ISO27001 ISMS internal Audits

[magic-k]

I have a few questions about Ciso Assistant in an 27001 ISMS

1. If i do internal audits and i find a NC or OFI, i would like to link a finding/follow up to this audit, so i can track the remediation. But as far as i see i can't link a finding to a specific audit or vice versa.
2. We span internal audits over a time frame of 3 years where we try to cover every control at least once. To do this we do partial audits (only a group of controls with a certain division e.g. all controls about employees concerning HR)
   The Audit module seems to only know complete audits covering all controls.

How is everyone, who needs 27001 compliance, is using Ciso Assistant for daily work? Risk Assessment, BIA etc. work great but i feel that my work flow is not compatible with Ciso Assistants audits.

[xcampax]

Hi @magic-k, here are my 2 cents on your questions/topics:

ad 1) I have tried two ways, and depending on your internal setup or requirements, both might be feasible.
Option A: The audit is conducted outside of CISO Assistant, and only the results, i.e., the findings per the audit report, are registered under Governance > Findings tracking. I am going this route for any penetration tests or other kind of audits that are conducted by external personnel; I have done this once for the official internal ISMS audit (norm chapters) as well.
Option B: Create and conduct the audit via Compliance > Audits. I am recording all other internal audits and SaaS evaluations this way, and now doing this for the ISMS audits as well.
Both options allow you to define an Applied Control for each finding, which again can be tracked for remediation.

ad 2) Is your concern the "progress X%" indication on audits or the selection of controls? Regarding the first aspect, I also believe that the progress indicator should reflect the amount of controls looked at (todo vs. done) rather than the compliance state (not assessed vs. any of the other ones). IIRC there was some discussion on Discord or maybe even an issue ticket around this a while ago (I believe by someone other than you!?), but I am not sure what came from it - maybe @ab-smith knows? If your concern is rather the second aspect, yes, as long as you are not using a specifically crafted framework that allows for more granular assignment of controls into an audit, it's all or nothing. Personally, I am conducting audits by making use of the Operational capabilities per 27002, which I am using by ways of implementation groups in a modified framework.

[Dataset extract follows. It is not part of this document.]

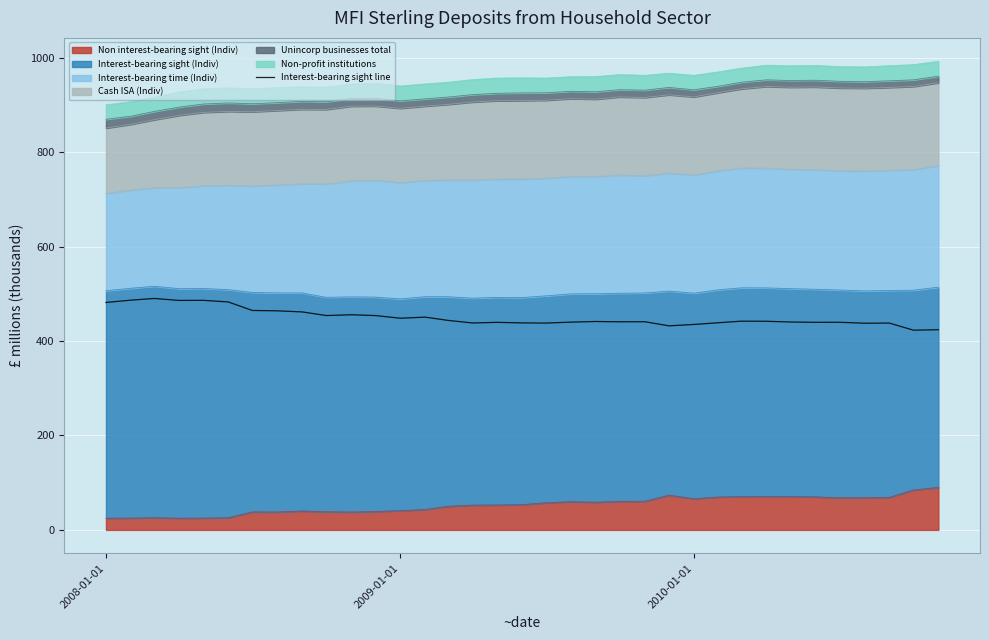

How many lines are shown in the chart?

1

I hope I understood your questions correctly, and I hope this helps :)

[magic-k]

regarding 1)
If i do the audit in ciso assistant. When i find a non conformity, i can't directly create a finding out of the audit or from an applied control. I have to create a findings tracking and then findings, link the to applied controls. That way i lose the connection to the audit where the finding came from.

regarding 2) I made a template with all controls as not applicable and mark the ones of the particular audit a as not assessed. I also started to play with the framework builder to add groups but i lose the mapping capability with that approach.

Thanks for your answers.

[xcampax]

Hi,

ad 1) Why do you want or feel you need to go through a dedicated finding? Why not conduct the audit in C.A., create an applied control on the non-conformity, and track this?

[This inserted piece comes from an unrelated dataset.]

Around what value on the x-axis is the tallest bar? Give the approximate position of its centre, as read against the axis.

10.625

ad 2) Yeah, not assessed items reduce the "progress" value... As I said, I believe this should be changed to correctly reflect on the Todo vs. Done status. Personally, I created the modified ISO framework the old way, using the Excel file. I tried the framework builder out once when it was released but was not happy with it...

[magic-k]

Maybe i'm thinking wrong and maybe i'm trying to force my current process into CA and another aproach would work better. I try an example to make clearer what i'm actually talking about_

I'm conducting an internal audit of HR regarding the on-/offboarding process. I find an Employee who has no recorded background check. That's a nonconformity violating A6.1 screening (reference control) as well as our onboarding policy (applied control).
The finding would need actions:
a) HR needs to find out i only the documentation is not recorded properly or if the background check wasn't done
b) I need to find out if that's only a solitary problem or if there's an underlying process/communication/responsibilty problem

Currently the audit would have been documented in confluence and the findings would be tracked in youtrack. How would you do this in CA without losing the conncection between the findings, the applied controls and the source for all this, the audit.

[xcampax]

Hi again, I pondered over what you wrote for a few days, and I understand now what you are saying. What I can offer as input is that, by linking an applied control to the audit as well as to the subsequent finding, you can establish a connection. However, if you want to record a finding that does not directly relate to an applied control, then your connection would be lost (but shouldn't everything be related to a control???). And even though I have not been using this functionality yet, I think the "sync to actions" should come in handy here and automatically update the audit result with the status of an applied control - let's hope that this also considers the status of any related findings (I have not looked into this).